In sharing their grief over losing their baby, I really had to put thoughts of Andrew out of my mind, and as time went on, I found that separating Andrew from my thoughts really took a toll on my mind and heart. It made me realize how close to the surface thoughts of him are in everything I do.
When I got back home last night, I pulled Andrew out of his crib and held him. It seemed that he has grown so much in only a few days. He can push his little push toy adroitly all over the house, he can start to make many more words (like a whispered Sss-oooky for our cat).
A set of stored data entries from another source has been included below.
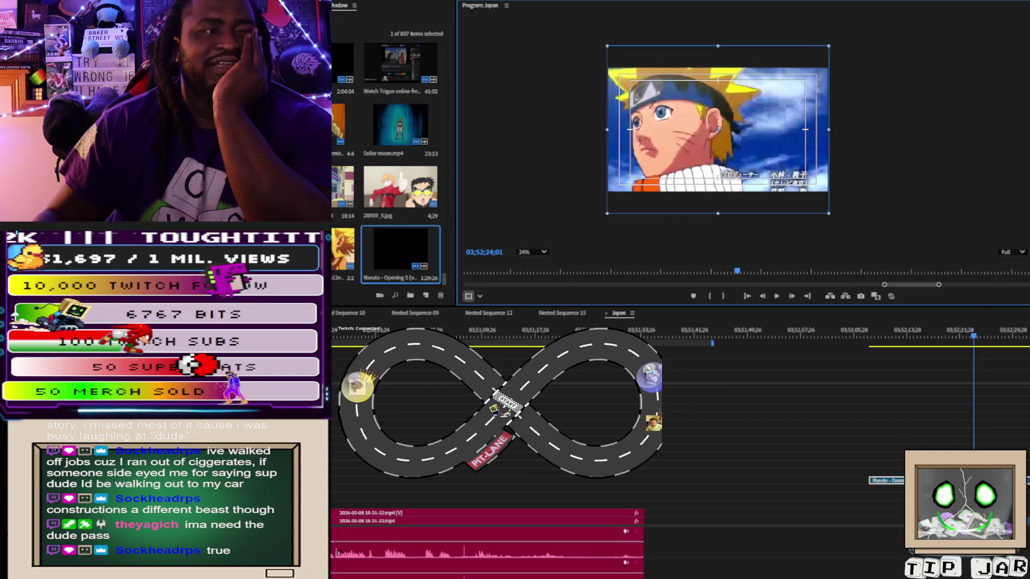
key("minus")
key("minus")
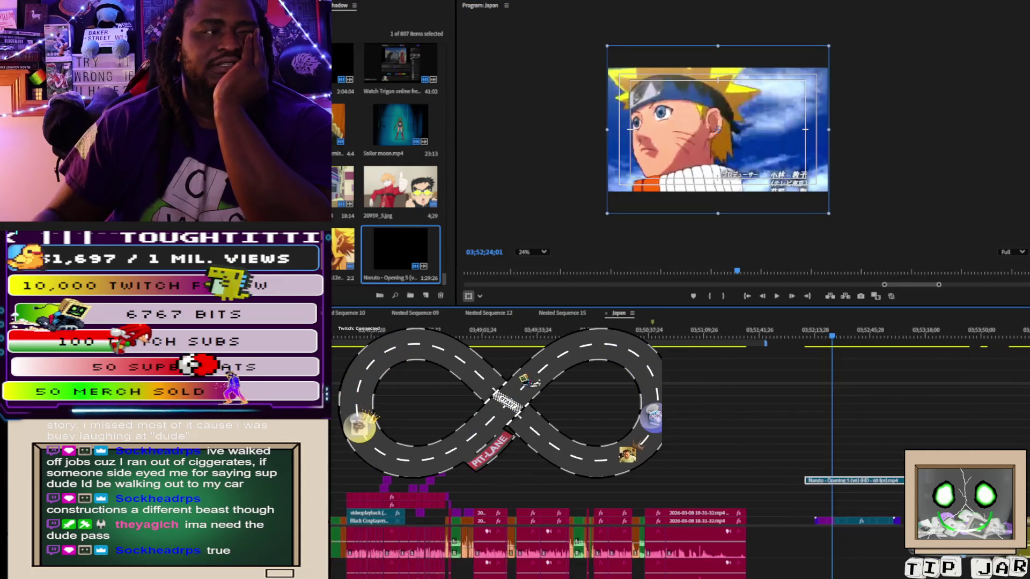
- Shift the Naruto clip's timing, then step frame by frame to 03;53;16;27
left_click_drag(887, 342, 931, 346)
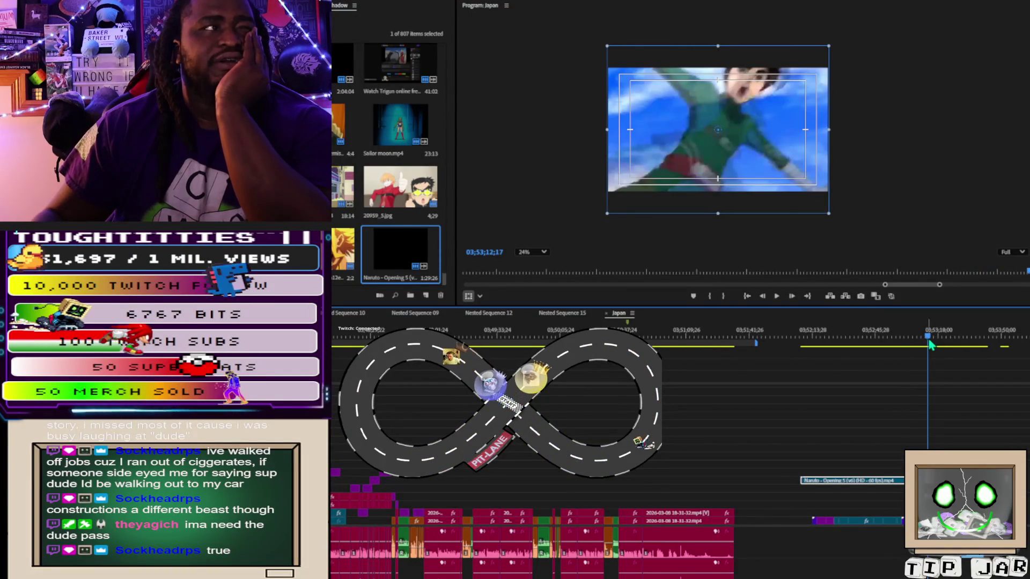
left_click_drag(835, 489, 835, 482)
And Bryan said he learned the sign for “floor.” Makes me get a sense for how very hard it must be for Andrew’s grandparents and aunts and uncles who don’t get to see him as regularly. I want to capture each moment with Andrew in my heart.
During my layover between train and bus in Chicago, I did some therapy shopping for Andrew. I found some cute clothes, but I was a bit chagrined to find that all the 18-24 month clothes are little boy clothes, not baby clothes. And when he wears little boy clothes, he almost doesn’t look like my baby any more. But he still sure is cute:) And his curly hair is out-of-control! I love it.
In our gallery, I have pictures of Andrew playing with Clara, my co-worker Pam’s daughter, playing with a ball, and eating chocolate chip cookie dough. I also have an album with a photo from my Aunt Julie’s wedding and Andrew coloring and playing with Dad.